The restaurant business is often described as stressful, especially during peak hours or seasons. More often than not, it has unfriendly working hours, which are usually with limited rest time or back-to-back shifts. Working for irregular and long hours is typical in multiple industries in the country. However, such work pattern gives rise to health risks and personal issues among chefs and restaurant personnels.

Unfriendly Working Hours: The Restaurant Business

A lot of restaurants in Australia are open for business at an early time and closes late at night. Because of this, the chefs or cooks, the management and other staffs are required to clock in at cockcrow and leave at dusk. This line of work with long hours can put strain on relationships, as The Daily Mail reported.

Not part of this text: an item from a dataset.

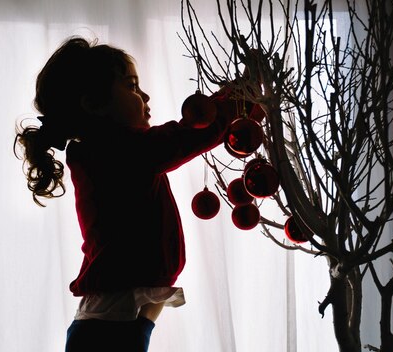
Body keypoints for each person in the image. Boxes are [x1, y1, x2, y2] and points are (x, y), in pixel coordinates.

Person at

According to the survey conducted by the Chartered Institute of Personnel and Development, the erratic working shifts, like those in the restaurant business, do not result to failure in relationships. However, it can “hurt” your romance or your ties with your family and friends. If things get worse, your partner may start looking for sexual relief online or through web cams.

There are also other undesirable effects of long working hours in the food service industry. Ultimately, it can affect the productivity of the employees and increases the possibility of accidents due to fatigue and exhaustion. Moreover, this type of work pattern has long-term effects on our health.

As per a recent study, unfriendly working hours (e.g. 11-hour shift) is a contributing factor of having heart diseases. In fact, Bloomberg reported that long working hours poses the same threat as smoking, high cholesterol level and high blood pressure.

The restaurant business also provides staffs an easy access to alcohol. Statistics show that three in four Australians resort to drinking alcohol in relaxing after their work. Inebriety as a relief option to stress and anxiety engenders risky behaviors, such as driving under the influence.

Measures in Improving the Restaurant Workplace

In 2010, the National Employment Standards (NES) became in action. It sets the maximum working hours in the country’s food service industry. Under the NES guidelines, a full-time employee can only work for no more than 38 hours in a week, plus any reasonable extra work hours.

Businesses can also implement resilience programs so that employees will be better equipped with the pressure and demands of work. More so, an employee assistance and support program will ensure that restaurant personnels who need help will be given assistance as soon as possible.